Predicting Hydraulic Conductivity (k) of Tropical Soils by using Artificial Neural Network (ANN)
Author(s) -
Dae-Sung Lim,
Prabir K. Kolay
Publication year - 2009
Publication title -
journal of civil engineering, science and technology
Language(s) - English
Resource type - Journals
ISSN - 2462-1382
DOI - 10.33736/jcest.63.2009
Subject(s) - conjugate gradient method , hydraulic conductivity , backpropagation , artificial neural network , rprop , richards equation , broyden–fletcher–goldfarb–shanno algorithm , soil water , infiltrometer , mathematics , soil science , algorithm , hydraulic head , computer science , artificial intelligence , geotechnical engineering , environmental science , engineering , types of artificial neural networks , computer network , asynchronous communication , time delay neural network
Hydraulic conductivity of tropical soils is very complex. Several hydraulic conductivity prediction methods have focused on laboratory and field tests, such as the Constant Head Test, Falling Head Test, Ring Infiltrometer, Instantaneous profile method and Test Basins.
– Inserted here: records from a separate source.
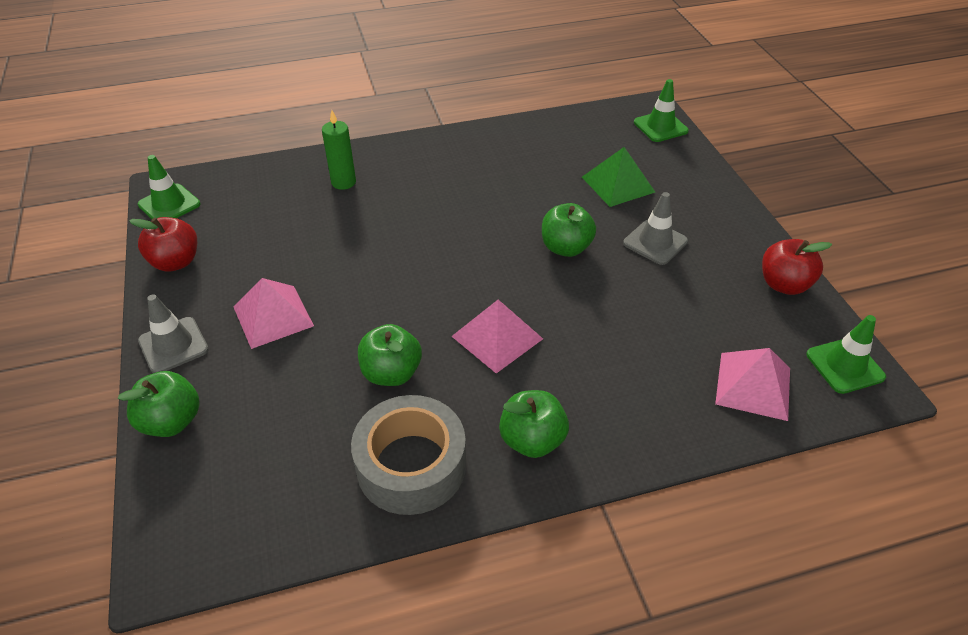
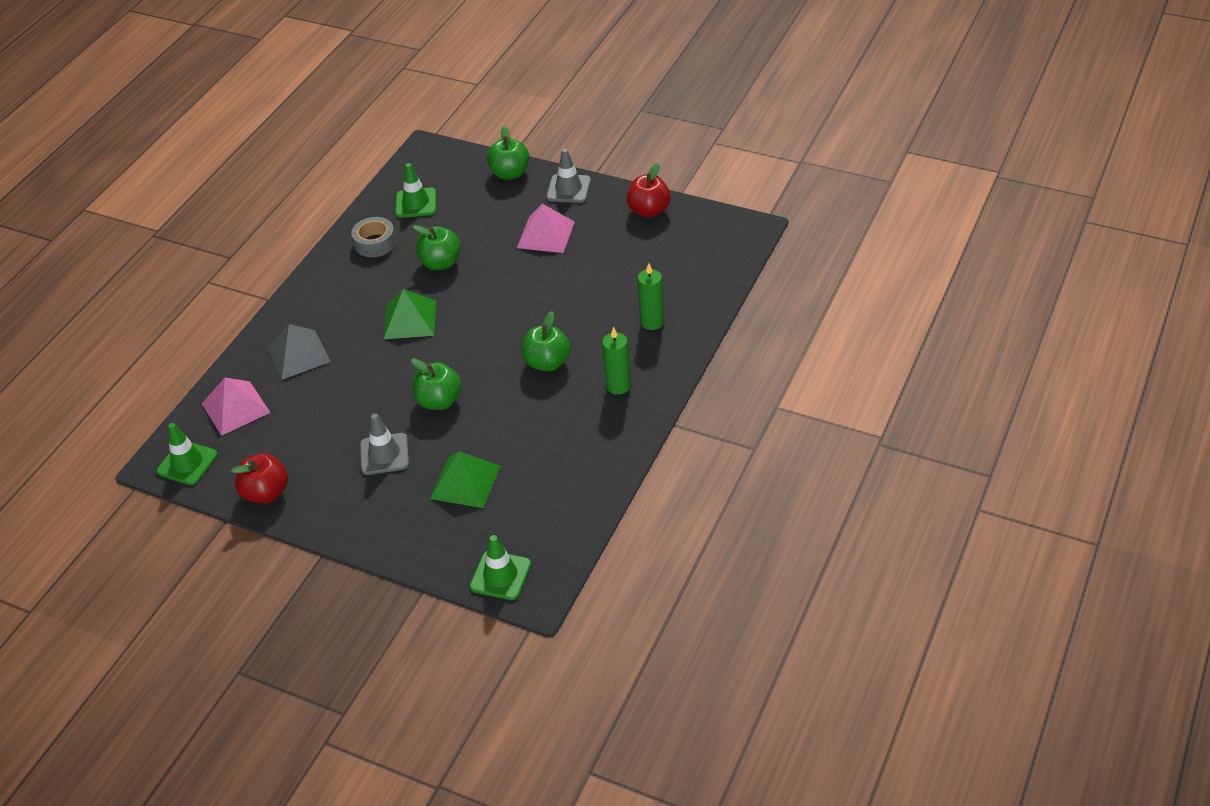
camera: 135 degrees right, 0 degrees up
(169, 204) = (722, 225): green traffic cone -> green traffic cone (416, 203)
(411, 465) = (375, 243): grey tape -> grey tape, size x0.60
(435, 164) = (618, 386): none -> green candle
(497, 337) = (410, 319): pink pyramid -> green pyramid
(532, 440) = (330, 293): green apple -> green apple (547, 363)
(638, 392) = (298, 354): none -> grey pyramid

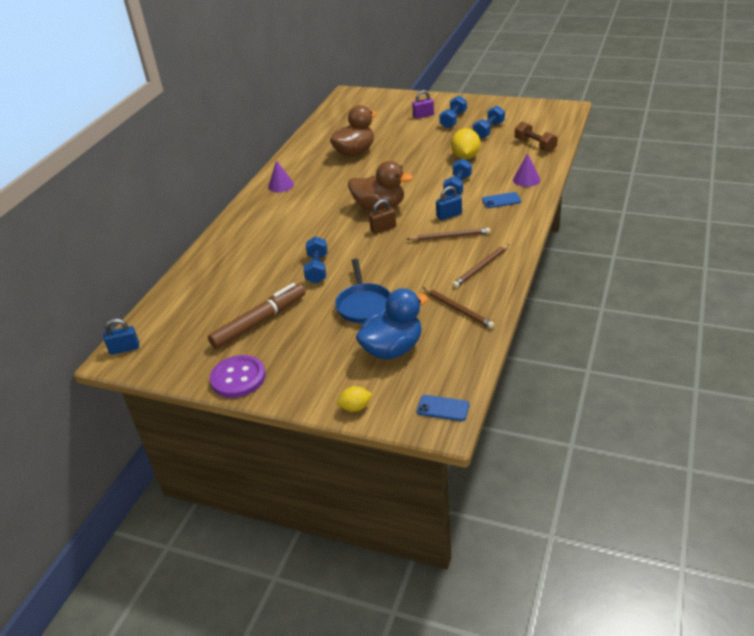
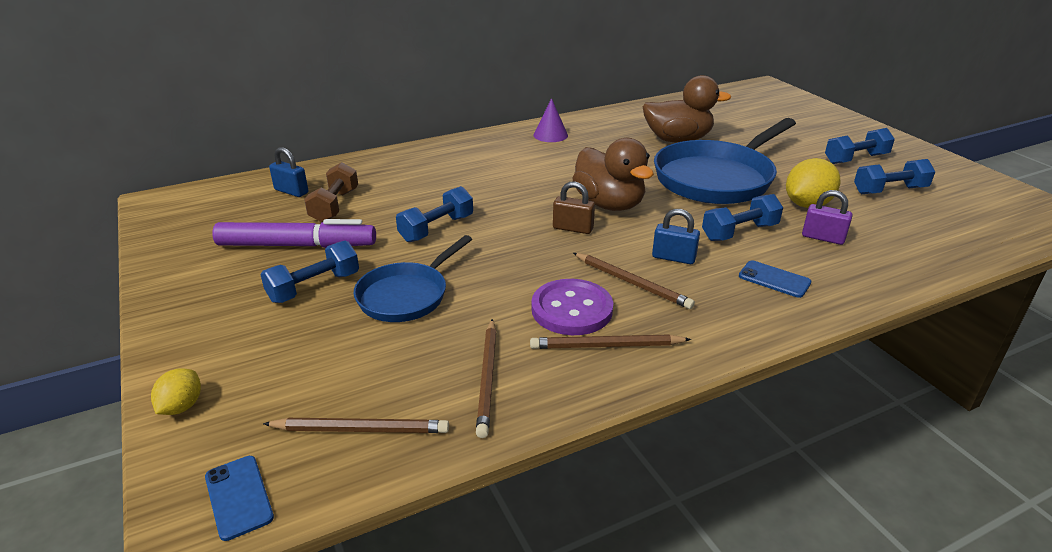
camera: 40 degrees right, 5 degrees down
(124, 349) = (178, 199): blue padlock -> blue padlock (291, 191)
(238, 378) = (178, 286): purple button -> purple button (571, 309)
(259, 322) = (297, 245): brown marker -> purple marker
(312, 331) = (314, 287): none -> blue dumbbell
(355, 407) = (181, 407): yellow lemon -> yellow lemon turned 75 degrees clockwise
(392, 349) = (337, 369): blue duck -> none
(407, 165) = (717, 178): none -> blue pan
(423, 116) = (822, 139): purple padlock -> purple padlock (823, 238)
(444, 358) = (361, 429): none -> brown pencil
(526, 179) = (855, 273): purple cone -> none
(535, 145) = (938, 239): brown dumbbell -> brown dumbbell (335, 206)

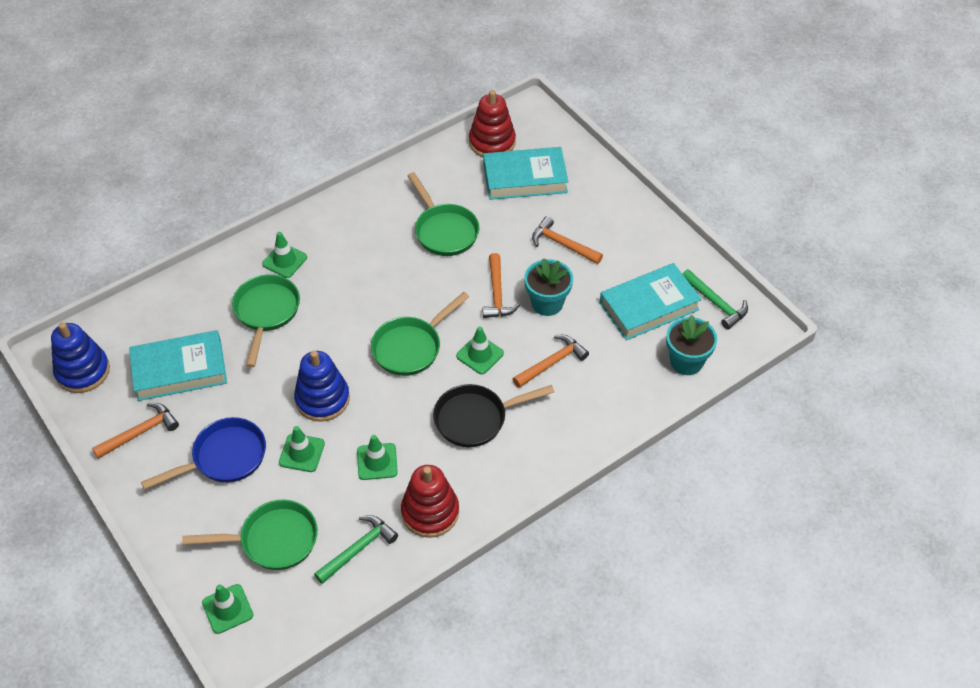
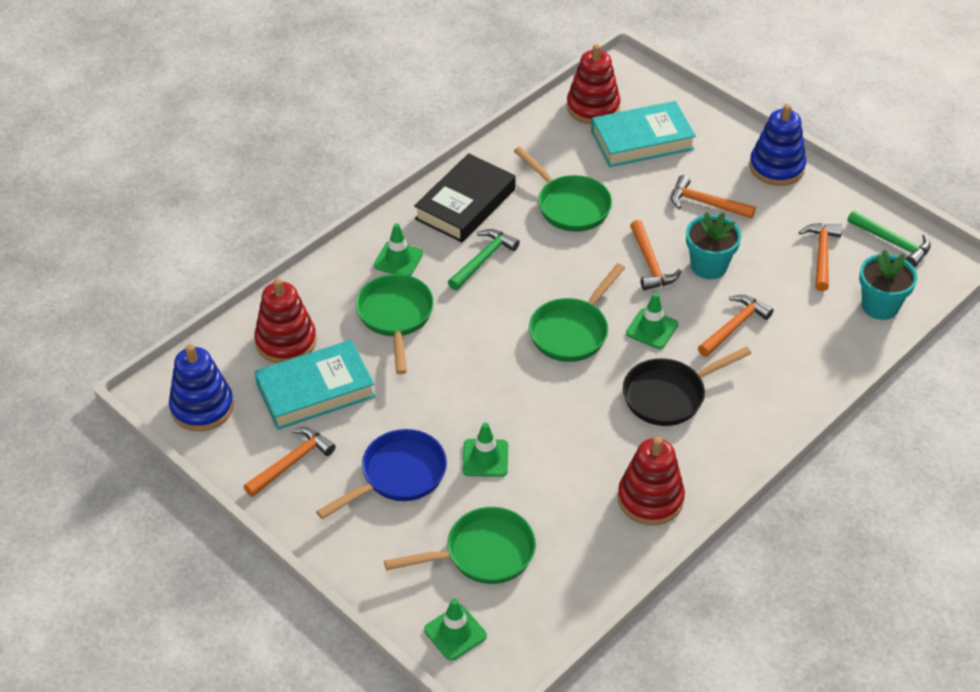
camera: 10 degrees left, 5 degrees down
(169, 322) = (286, 341): none -> red stacking toy
(322, 399) = (490, 399): blue stacking toy -> blue stacking toy (776, 167)
(356, 217) = (465, 204): none -> black book
(358, 549) = (582, 549): green hammer -> green hammer (483, 260)
(377, 461) = (573, 455): green traffic cone -> none
(649, 306) = (821, 255): turquoise book -> orange hammer

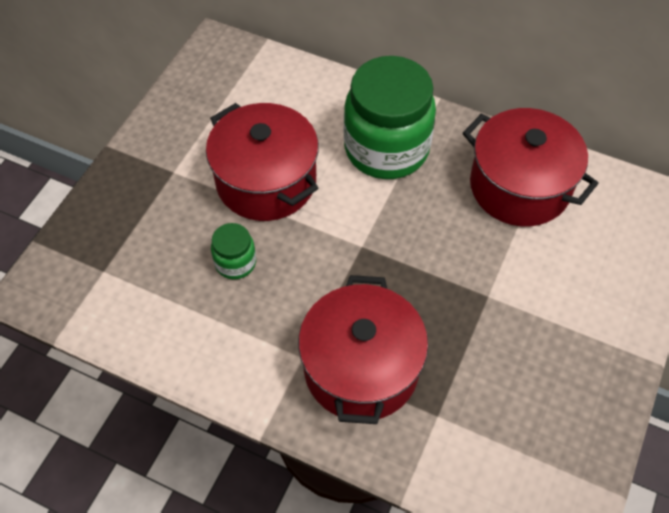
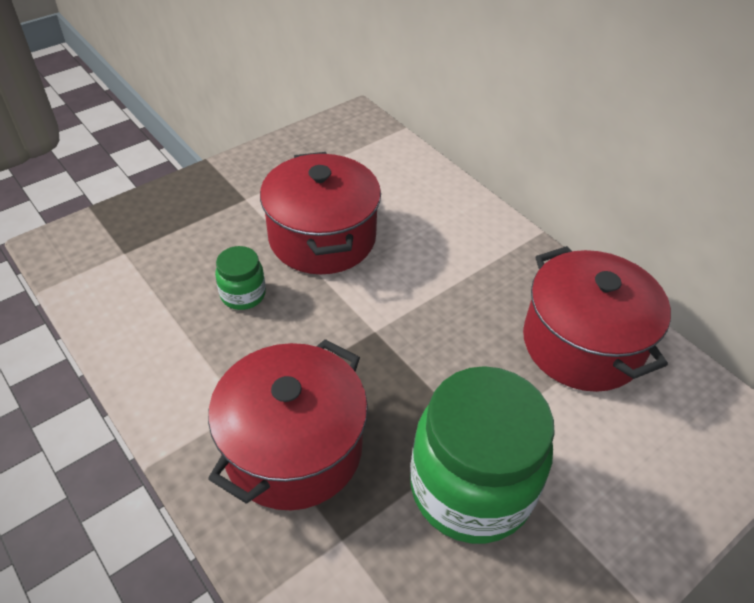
camera: 25 degrees right, 10 degrees down
(386, 149) = (458, 254): green jar -> green jar (470, 488)

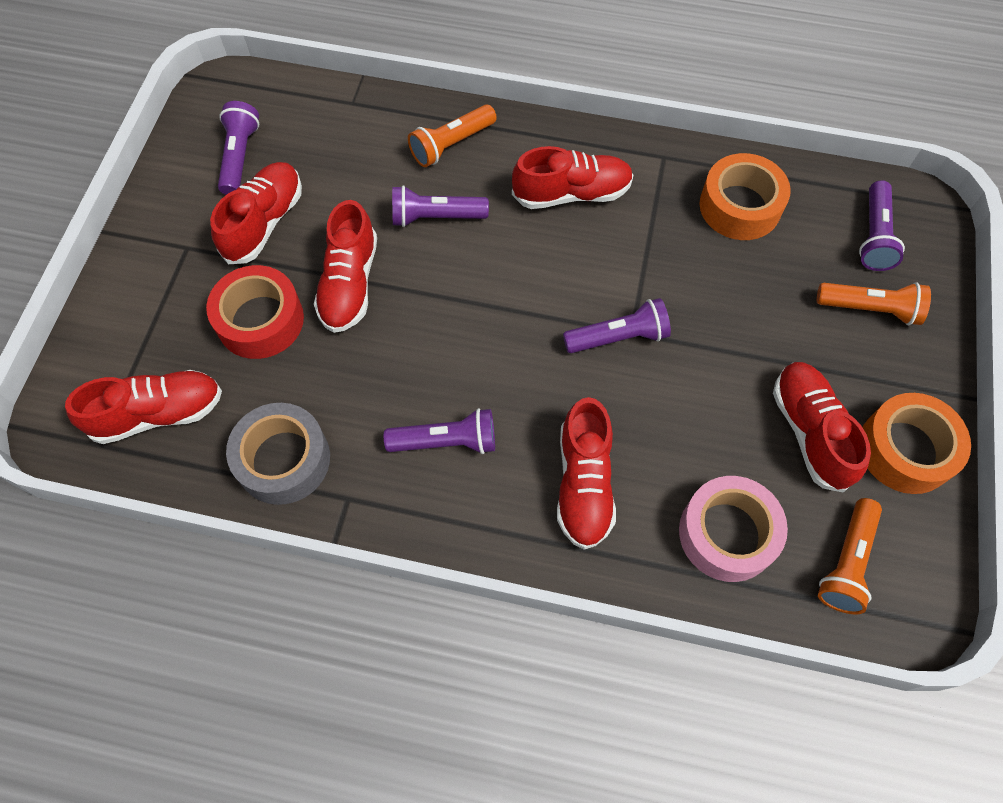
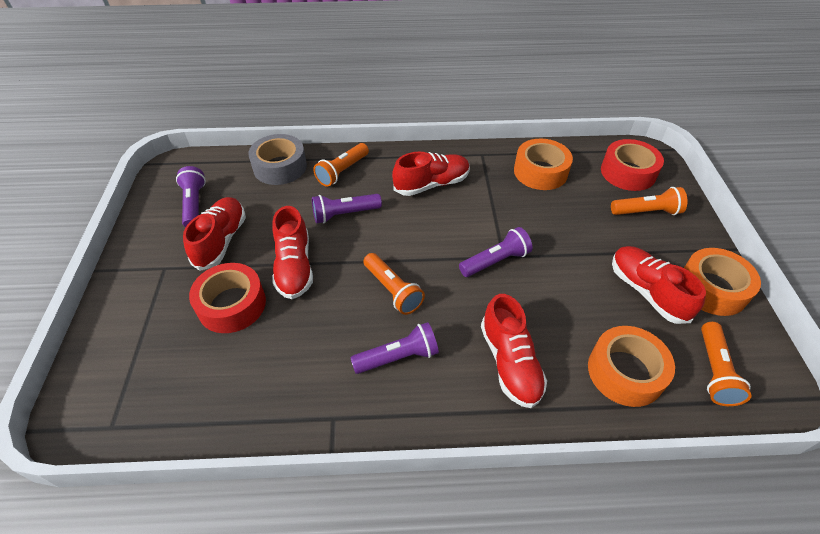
camera: 15 degrees left, 15 degrees down
(158, 414) = (160, 390): red shoe -> none
(283, 460) = (273, 401): grey tape -> grey tape (280, 167)
(467, 348) = (392, 290): none -> orange flashlight
(727, 534) = (625, 372): pink tape -> orange tape
(874, 236) = (628, 172): purple flashlight -> red tape

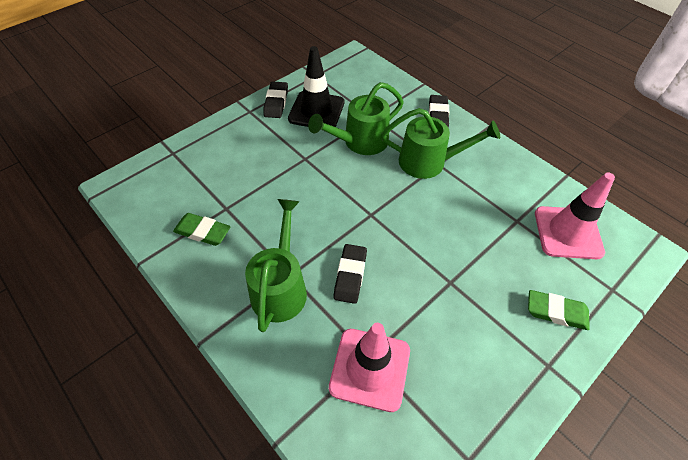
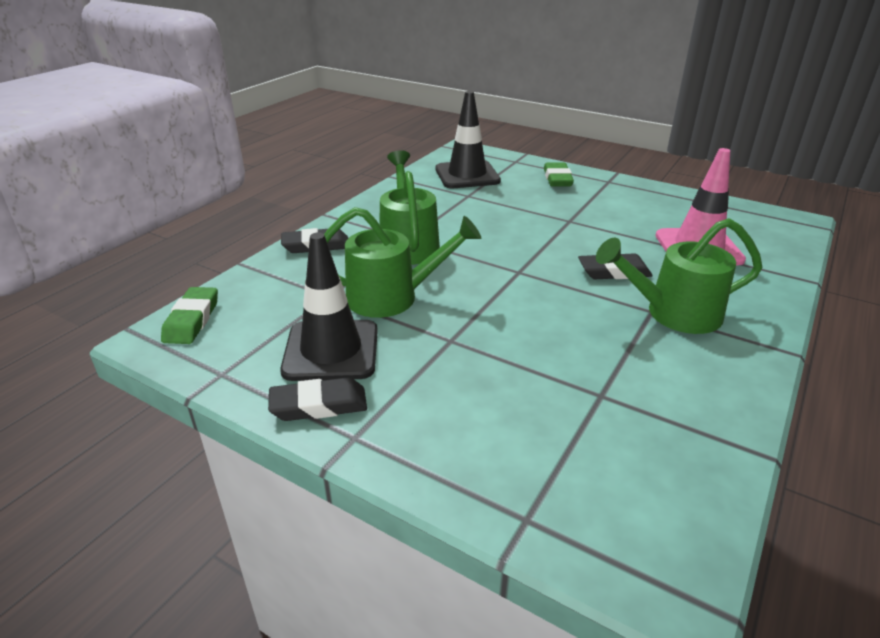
camera: 105 degrees left, 20 degrees down
(202, 232) = (662, 405): green eraser -> green eraser (192, 320)
(360, 142) = (393, 297): green watering can -> green watering can turned 45 degrees counterclockwise
(568, 232) = (467, 175): pink traffic cone -> black traffic cone

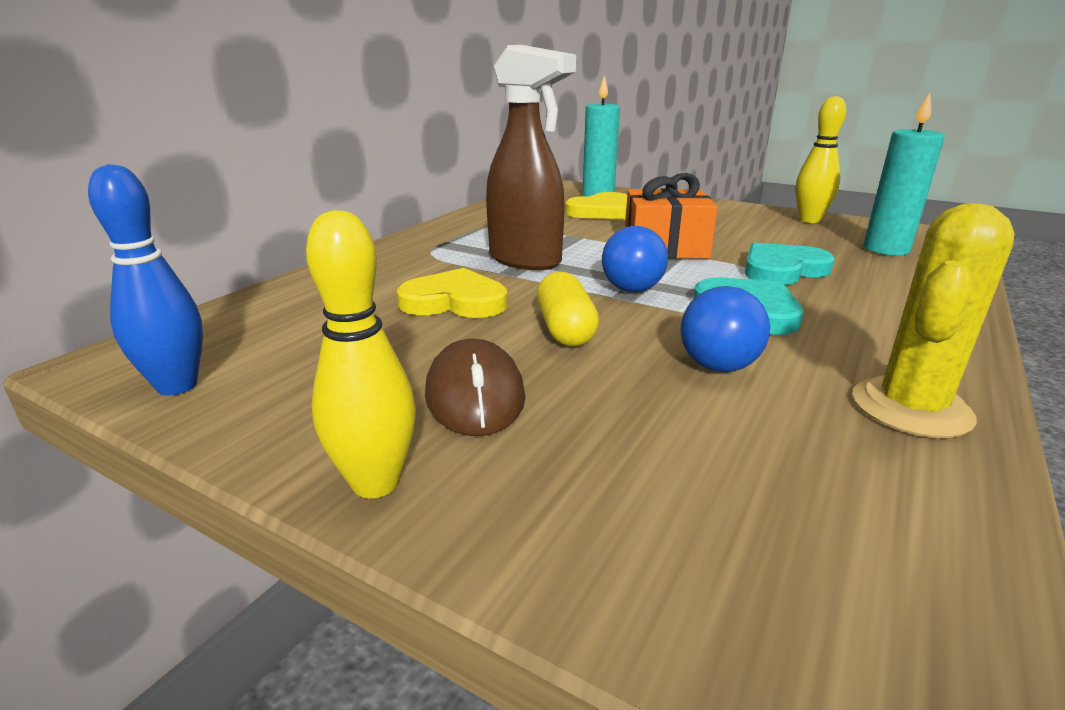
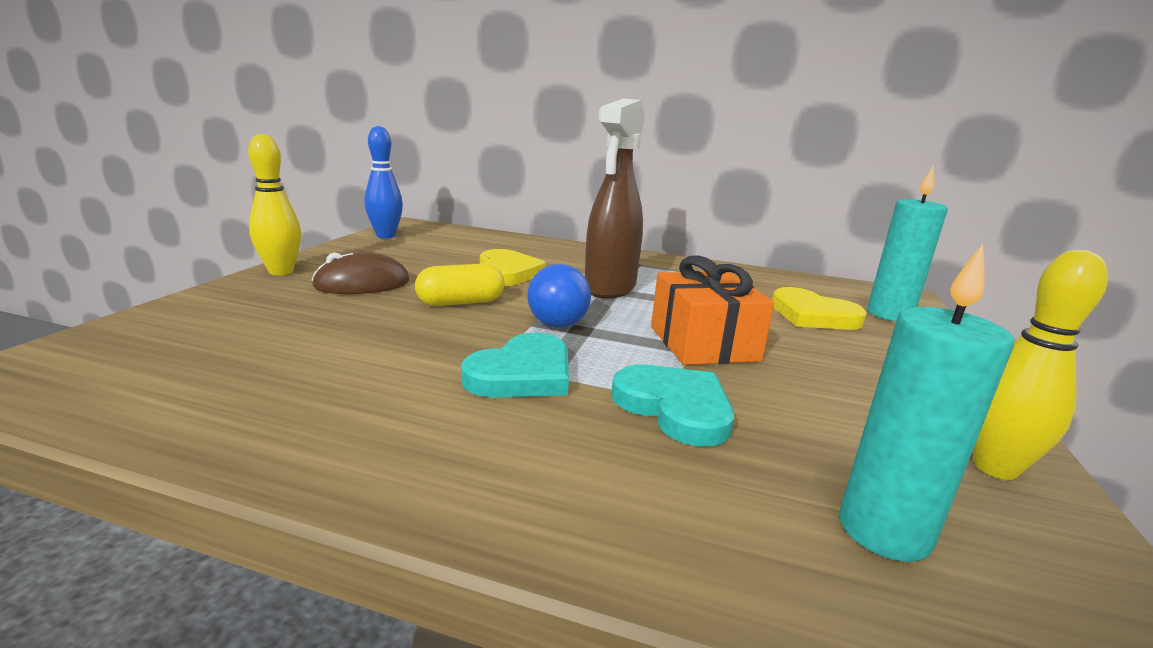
camera: 75 degrees right, 5 degrees down
(718, 366) = (392, 350): blue ball -> none
(911, 408) = (293, 427): yellow cactus -> none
In the present study, Artificial Neural Network (ANN) has been used as a tool for predicting the hydraulic conductivity (k) of some tropical soils. ANN is potentially useful in situations where the underlying physical process relationships are not fully understood and well-suited in modeling dynamic systems on a real-time basis. The hydraulic conductivity of tropical soil can be predicted by using ANN, if the physical properties of the soil e.g., moisture content, specific gravity, void ratio etc. are known. This study demonstrates the comparison between the conventional estimation of k by using Shepard's equation for approximating k and the predicted k from ANN. A programme was written by using MATLAB 6.5.1 and eight different training algorithms, namely Resilient Backpropagation (rp), Levenberg-Marquardt algorithm (lm), Conjugate Gradient Polak-Ribiere algorithm (cgp), Scale Conjugate Gradient (scg), BFGS Quasi-Newton (bfg), Conjugate Gradient with Powell/Beale Restarts (cgb), Fletcher-Powell Conjugate Gradient (cgf), and One-step Secant (oss) have been compared to produce the best prediction of k. The result shows that the network trained with Resilient Backpropagation (rp) consistently produces the most accurate results with a value of R = 0.8493 and E2 = 0.7209.